Stored data entries:
########################################
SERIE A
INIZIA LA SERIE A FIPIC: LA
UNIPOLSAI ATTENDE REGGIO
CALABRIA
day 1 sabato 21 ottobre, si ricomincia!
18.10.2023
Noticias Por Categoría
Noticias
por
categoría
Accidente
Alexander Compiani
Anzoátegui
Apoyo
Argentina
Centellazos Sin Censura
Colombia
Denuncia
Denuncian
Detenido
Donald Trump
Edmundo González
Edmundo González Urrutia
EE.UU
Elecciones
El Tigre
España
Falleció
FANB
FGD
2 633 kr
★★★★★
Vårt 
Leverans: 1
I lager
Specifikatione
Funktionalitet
########################################
Assignment:
Every line above should be reproduced precisely.

Your response:
SERIE A
INIZIA LA SERIE A FIPIC: LA
UNIPOLSAI ATTENDE REGGIO
CALABRIA
day 1 sabato 21 ottobre, si ricomincia!
18.10.2023
Noticias Por Categoría
Noticias
por
categoría
Accidente
Alexander Compiani
Anzoátegui
Apoyo
Argentina
Centellazos Sin Censura
Colombia
Denuncia
Denuncian
Detenido
Donald Trump
Edmundo González
Edmundo González Urrutia
EE.UU
Elecciones
El Tigre
España
Falleció
FANB
FGD
2 633 kr
★★★★★
Vårt 
Leverans: 1
I lager
Specifikatione
Funktionalitet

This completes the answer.